→ СУТЬ ЗАДАНИЯ
Переведите на английский язык следующее предложение из фрагмента документа: «Фронт прокатился страшной волной, все более удаляясь, и наконец затих на востоке».

→ ФРАГМЕНТ ДОКУМЕНТА
......
Ради одного этого стоило жить на земле.
Фронт прокатился страшной волной, все более удаляясь, и наконец затих на востоке. Что там сейчас?
И вдруг снова – пальба и взрывы.
Партизаны… Не успевшие уйти с нашими частями или – реже – специально оставленные в тылу врага местные жители, знающие здесь каждую тропку и кустик. Люди самых разных возрастов, не пожелавшие просто ждать и надеяться. Попавшие в окружение, не сумевшие вырваться из железного кольца разрозненные стойкие подразделения или отдельные бойцы и командиры, уже пропавшие без вести для своих семей и военкоматов, но не пропавшие для России, – кадровики из приграничных округов. Они прошли сквозь огонь первых недель и представляли собой все более грозную силу.
......
→ ВЫДЕРЖКА ИЗ ДАННЫХ
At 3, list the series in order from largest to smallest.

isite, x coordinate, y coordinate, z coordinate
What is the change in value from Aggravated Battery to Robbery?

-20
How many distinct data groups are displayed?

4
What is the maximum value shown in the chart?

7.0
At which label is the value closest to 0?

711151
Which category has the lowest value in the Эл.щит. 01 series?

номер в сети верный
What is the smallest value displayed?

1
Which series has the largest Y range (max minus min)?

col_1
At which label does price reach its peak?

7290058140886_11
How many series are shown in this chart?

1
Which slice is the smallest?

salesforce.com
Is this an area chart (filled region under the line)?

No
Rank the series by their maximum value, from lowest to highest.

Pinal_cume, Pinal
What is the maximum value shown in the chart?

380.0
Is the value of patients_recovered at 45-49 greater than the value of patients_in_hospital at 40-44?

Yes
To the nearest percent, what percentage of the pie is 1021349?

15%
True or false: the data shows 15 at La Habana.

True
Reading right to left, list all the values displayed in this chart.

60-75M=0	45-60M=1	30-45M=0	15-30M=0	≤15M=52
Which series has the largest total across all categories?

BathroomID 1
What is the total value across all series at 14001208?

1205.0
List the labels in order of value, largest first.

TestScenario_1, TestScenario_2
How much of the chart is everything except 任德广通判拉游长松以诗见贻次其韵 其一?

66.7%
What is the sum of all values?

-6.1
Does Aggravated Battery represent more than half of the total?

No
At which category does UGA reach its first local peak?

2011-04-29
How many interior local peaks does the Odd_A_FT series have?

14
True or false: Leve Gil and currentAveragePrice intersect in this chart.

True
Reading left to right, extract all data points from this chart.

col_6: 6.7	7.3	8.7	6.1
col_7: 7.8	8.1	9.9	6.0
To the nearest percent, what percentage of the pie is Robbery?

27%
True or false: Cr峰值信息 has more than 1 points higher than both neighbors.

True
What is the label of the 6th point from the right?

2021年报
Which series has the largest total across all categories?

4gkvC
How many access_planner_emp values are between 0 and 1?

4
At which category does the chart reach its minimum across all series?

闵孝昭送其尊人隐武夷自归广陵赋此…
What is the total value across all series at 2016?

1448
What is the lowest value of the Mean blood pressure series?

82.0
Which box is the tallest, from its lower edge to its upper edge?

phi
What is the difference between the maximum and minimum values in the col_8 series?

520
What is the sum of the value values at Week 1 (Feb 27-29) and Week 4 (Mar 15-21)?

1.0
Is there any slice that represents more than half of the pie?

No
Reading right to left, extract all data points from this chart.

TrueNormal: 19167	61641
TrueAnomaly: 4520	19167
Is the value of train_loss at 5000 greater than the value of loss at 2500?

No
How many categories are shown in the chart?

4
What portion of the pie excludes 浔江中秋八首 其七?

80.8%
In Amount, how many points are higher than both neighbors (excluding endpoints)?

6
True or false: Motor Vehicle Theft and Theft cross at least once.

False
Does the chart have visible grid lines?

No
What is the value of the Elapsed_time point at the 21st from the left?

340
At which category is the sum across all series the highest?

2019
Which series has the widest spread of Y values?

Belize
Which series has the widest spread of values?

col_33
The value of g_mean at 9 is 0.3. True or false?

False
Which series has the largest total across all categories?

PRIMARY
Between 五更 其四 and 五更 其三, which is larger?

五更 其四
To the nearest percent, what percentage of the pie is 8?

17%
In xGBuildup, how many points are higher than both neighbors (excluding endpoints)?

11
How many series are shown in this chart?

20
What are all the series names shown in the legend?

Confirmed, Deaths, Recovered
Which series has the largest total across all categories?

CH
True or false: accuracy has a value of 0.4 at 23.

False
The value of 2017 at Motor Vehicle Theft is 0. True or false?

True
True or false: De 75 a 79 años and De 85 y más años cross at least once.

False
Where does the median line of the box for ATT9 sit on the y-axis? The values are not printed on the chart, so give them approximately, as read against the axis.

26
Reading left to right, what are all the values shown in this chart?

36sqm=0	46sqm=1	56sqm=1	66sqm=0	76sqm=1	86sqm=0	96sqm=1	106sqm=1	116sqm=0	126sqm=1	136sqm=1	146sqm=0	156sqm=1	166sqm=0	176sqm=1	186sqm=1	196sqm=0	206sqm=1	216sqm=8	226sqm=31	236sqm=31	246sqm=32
......
→ ПИСЬМЕННЫЙ ОТВЕТ
The front rolled through like a terrible wave, moving ever farther away, and at last fell silent in the east.